Canada's relationship with our closest neighbour has preoccupied us since the 18th century. Right now, all the major parties have proposals in their platforms to improve that relationship. Meanwhile, prominent academics and business leaders who worry about the apparent weaknesses of North American institutions keep weighing in with suggested strategies. This week, one of them, former U.S. ambassador Allan Gotlieb, made a speech in Montreal (a version was published in yesterday's Globe and Mail) repeating his claim that Canada can get inside the American "perimeter" and solve intractable problems like softwood lumber only by concentrating all aspects of our relations in one centralist framework.
Mr. Gotlieb thinks we should establish a "community of law" - a common set of binding rules favouring the movement of people, services and goods within a joint Canada-U.S. space.

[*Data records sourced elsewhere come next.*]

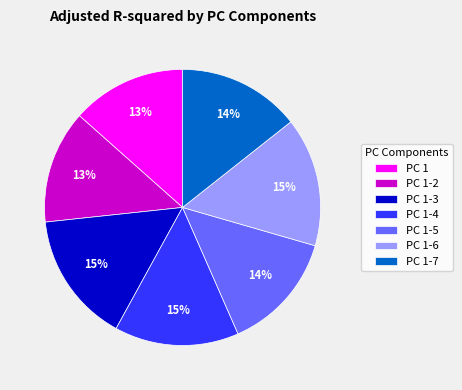

Is the sum of PC 1-5 and PC 1-6 greater than half?

No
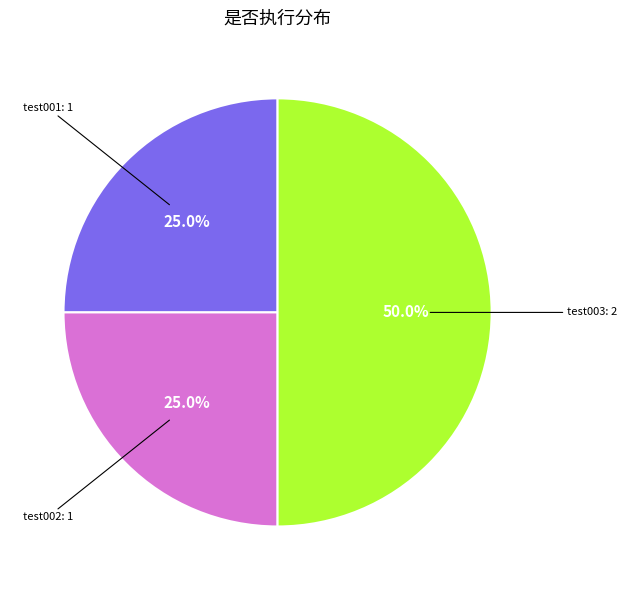

How many slices are in this pie chart?

3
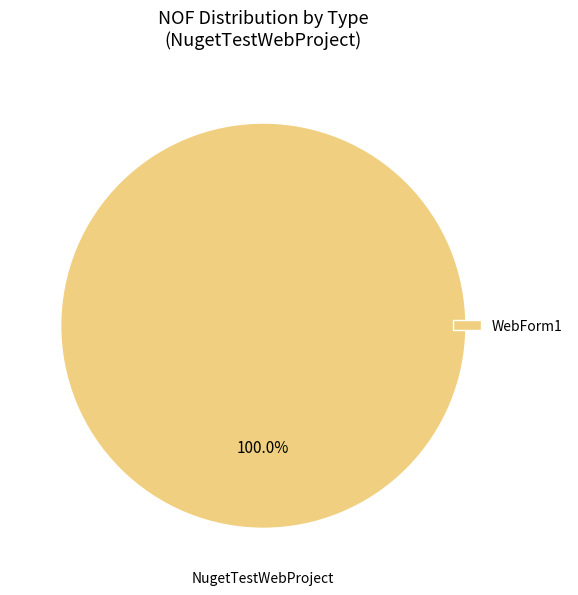

Rank the categories by value from highest to lowest.

WebForm1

I think his proposal can't work. Here's why.
The border with the United States of America remains one of the defining characteristics of Canadian life. The border is important precisely because it is defended, and not the reverse, as the cliché would have it. American efforts to strengthen their security post-9/11 have disrupted the flow of commercial transactions, threatening to bifurcate what some Canadians want to see as a common North American economic space. Proposals to fix Canada-U.S. relations are designed, implicitly or explicitly, to make the border disappear, at least as an economic barrier.
Keeping the long but defended border with the United States open is among the most vital of Canadian interests - but Canadians cannot reduce our vulnerability by trying to make the border go away. The Americans may take 80 per cent of our trade, but both of us are enmeshed in many legal regimes beyond NAFTA. The market is integrated, but a sharp regulatory line runs through it, based on the differing responsibilities to Parliament and Congress.
When we look at Canada-U.S. relations from the bottom up, we realize that co-operation is intense in most regulatory domains, but unproblematic, and far from the direct control of the president and the prime minister. Most issues are managed on a department-to-department basis - and government officials are probably brought in only when citizens cannot solve the problem themselves. Our kaleidoscopic North American constitution does not need an amendment. It retains the vitality to adapt to changing needs. And it allows all of us to deploy the flexible set of policy tools we need as circumstances require - Swiss-knife diplomacy, I call it.
Mr. Gotlieb's proposal rests on two pillars: that Canada can use security co-operation with the Americans as a bargaining chip in the economic domain; and that it is possible to create a joint "community of law" or court to resolve disputes.
The first problem is that American concern about homeland security stands on its own as an issue. That is, we can't expect to be paid for security co-operation with market access. The challenge is how we can work issue by issue to make all our shared border-security institutions effective. This effort has been under way since the morning of Sept. 11, 2001. New bodies may be needed, like the Border Services Agency (created in December, 2003), but no treaty will trump the absolute security concern.
Second, the U.S. Congress will never allow any president to sign any treaty of any description that would trump decisions of Congress or the Supreme Court. There is no legal fix to the political reality that Canadians do not vote in U.S. elections.
Let us assume for a moment, however, that such a treaty could be negotiated. Mr. Gotlieb has said that a sweeping treaty would not require joint political institutions to manage a common economic space.
By contrast, I think that such a centralized community of law must have a constitutive basis in shared institutions if it is to be legitimate, and effective. If such institutions could be created, which I doubt, they would be located in Washington.
For Canadians who derive satisfaction from having a different kind of polity, and for those who think that our institutions reflect distinct Canadian values, this weakening of Canadian institutions would be perceived as a loss.
It might be an easy loss to bear if the institutions that we have for managing our most important economic and security relations were failing us, but I think that those institutions actually work rather well.
Canadians neither want nor are able to send representatives to Washington; Parliament and Congress will therefore retain their respective responsibilities. And this means that a defended border with the United States will remain a reality of Canadian life.
I am not counselling inaction. Rather, I am arguing that Canadians, be they private citizens or prime ministers, should be using all the institutions of North American integration that already exist, whether they are formal legal agreements or informal ones created in the course of the millions of daily interactions of Canadians and Americans. We must not be complacent, but we do not need to bundle everything in one framework.
Robert Wolfe is a professor in the School of Policy Studies at Queen's University. This commentary appears in expanded form in Where's the beef? Law, institutions and the Canada-U.S. border to be published later this summer by the Institute for Research on Public Policy.